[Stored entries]
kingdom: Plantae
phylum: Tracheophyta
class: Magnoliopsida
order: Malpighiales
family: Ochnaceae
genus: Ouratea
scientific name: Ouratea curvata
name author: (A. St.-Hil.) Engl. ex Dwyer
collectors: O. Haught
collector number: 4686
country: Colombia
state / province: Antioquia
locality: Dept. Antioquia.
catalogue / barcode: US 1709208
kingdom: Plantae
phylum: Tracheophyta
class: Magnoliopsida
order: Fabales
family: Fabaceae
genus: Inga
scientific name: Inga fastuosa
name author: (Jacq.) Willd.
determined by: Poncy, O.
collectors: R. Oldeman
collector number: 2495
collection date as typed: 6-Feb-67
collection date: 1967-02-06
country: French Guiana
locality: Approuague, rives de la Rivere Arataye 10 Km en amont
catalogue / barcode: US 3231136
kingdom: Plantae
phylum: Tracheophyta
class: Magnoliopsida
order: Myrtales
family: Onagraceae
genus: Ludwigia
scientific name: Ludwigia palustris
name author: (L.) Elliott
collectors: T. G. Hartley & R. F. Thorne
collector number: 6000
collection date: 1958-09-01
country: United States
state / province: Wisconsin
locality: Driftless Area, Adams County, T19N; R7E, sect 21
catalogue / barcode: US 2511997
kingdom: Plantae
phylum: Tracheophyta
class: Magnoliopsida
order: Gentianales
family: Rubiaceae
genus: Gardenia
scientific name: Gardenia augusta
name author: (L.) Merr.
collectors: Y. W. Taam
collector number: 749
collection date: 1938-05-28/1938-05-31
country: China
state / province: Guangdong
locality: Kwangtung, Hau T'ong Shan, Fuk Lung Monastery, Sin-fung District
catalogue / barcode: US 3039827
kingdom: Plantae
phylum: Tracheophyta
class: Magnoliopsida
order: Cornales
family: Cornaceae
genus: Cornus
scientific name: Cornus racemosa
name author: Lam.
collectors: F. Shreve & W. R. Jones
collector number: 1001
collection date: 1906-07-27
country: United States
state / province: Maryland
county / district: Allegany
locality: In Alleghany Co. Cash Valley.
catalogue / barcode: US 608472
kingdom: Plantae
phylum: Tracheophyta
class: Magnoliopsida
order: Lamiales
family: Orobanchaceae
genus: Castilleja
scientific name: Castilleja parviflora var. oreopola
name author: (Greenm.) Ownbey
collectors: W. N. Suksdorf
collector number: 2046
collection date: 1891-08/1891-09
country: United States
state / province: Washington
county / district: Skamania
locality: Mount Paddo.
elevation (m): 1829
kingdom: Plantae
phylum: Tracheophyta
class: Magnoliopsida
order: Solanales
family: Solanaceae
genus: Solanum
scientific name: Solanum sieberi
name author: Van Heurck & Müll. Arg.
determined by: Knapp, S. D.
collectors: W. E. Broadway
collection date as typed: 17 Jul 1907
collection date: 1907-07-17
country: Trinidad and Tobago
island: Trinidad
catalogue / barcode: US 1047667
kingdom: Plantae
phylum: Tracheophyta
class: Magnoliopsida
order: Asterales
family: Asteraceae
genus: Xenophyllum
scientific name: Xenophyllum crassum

> _YOUR TASK_
Copy out all of the stored entries above word for word.

> _WRITTEN ANSWER_
kingdom: Plantae
phylum: Tracheophyta
class: Magnoliopsida
order: Malpighiales
family: Ochnaceae
genus: Ouratea
scientific name: Ouratea curvata
name author: (A. St.-Hil.) Engl. ex Dwyer
collectors: O. Haught
collector number: 4686
country: Colombia
state / province: Antioquia
locality: Dept. Antioquia.
catalogue / barcode: US 1709208
kingdom: Plantae
phylum: Tracheophyta
class: Magnoliopsida
order: Fabales
family: Fabaceae
genus: Inga
scientific name: Inga fastuosa
name author: (Jacq.) Willd.
determined by: Poncy, O.
collectors: R. Oldeman
collector number: 2495
collection date as typed: 6-Feb-67
collection date: 1967-02-06
country: French Guiana
locality: Approuague, rives de la Rivere Arataye 10 Km en amont
catalogue / barcode: US 3231136
kingdom: Plantae
phylum: Tracheophyta
class: Magnoliopsida
order: Myrtales
family: Onagraceae
genus: Ludwigia
scientific name: Ludwigia palustris
name author: (L.) Elliott
collectors: T. G. Hartley & R. F. Thorne
collector number: 6000
collection date: 1958-09-01
country: United States
state / province: Wisconsin
locality: Driftless Area, Adams County, T19N; R7E, sect 21
catalogue / barcode: US 2511997
kingdom: Plantae
phylum: Tracheophyta
class: Magnoliopsida
order: Gentianales
family: Rubiaceae
genus: Gardenia
scientific name: Gardenia augusta
name author: (L.) Merr.
collectors: Y. W. Taam
collector number: 749
collection date: 1938-05-28/1938-05-31
country: China
state / province: Guangdong
locality: Kwangtung, Hau T'ong Shan, Fuk Lung Monastery, Sin-fung District
catalogue / barcode: US 3039827
kingdom: Plantae
phylum: Tracheophyta
class: Magnoliopsida
order: Cornales
family: Cornaceae
genus: Cornus
scientific name: Cornus racemosa
name author: Lam.
collectors: F. Shreve & W. R. Jones
collector number: 1001
collection date: 1906-07-27
country: United States
state / province: Maryland
county / district: Allegany
locality: In Alleghany Co. Cash Valley.
catalogue / barcode: US 608472
kingdom: Plantae
phylum: Tracheophyta
class: Magnoliopsida
order: Lamiales
family: Orobanchaceae
genus: Castilleja
scientific name: Castilleja parviflora var. oreopola
name author: (Greenm.) Ownbey
collectors: W. N. Suksdorf
collector number: 2046
collection date: 1891-08/1891-09
country: United States
state / province: Washington
county / district: Skamania
locality: Mount Paddo.
elevation (m): 1829
kingdom: Plantae
phylum: Tracheophyta
class: Magnoliopsida
order: Solanales
family: Solanaceae
genus: Solanum
scientific name: Solanum sieberi
name author: Van Heurck & Müll. Arg.
determined by: Knapp, S. D.
collectors: W. E. Broadway
collection date as typed: 17 Jul 1907
collection date: 1907-07-17
country: Trinidad and Tobago
island: Trinidad
catalogue / barcode: US 1047667
kingdom: Plantae
phylum: Tracheophyta
class: Magnoliopsida
order: Asterales
family: Asteraceae
genus: Xenophyllum
scientific name: Xenophyllum crassum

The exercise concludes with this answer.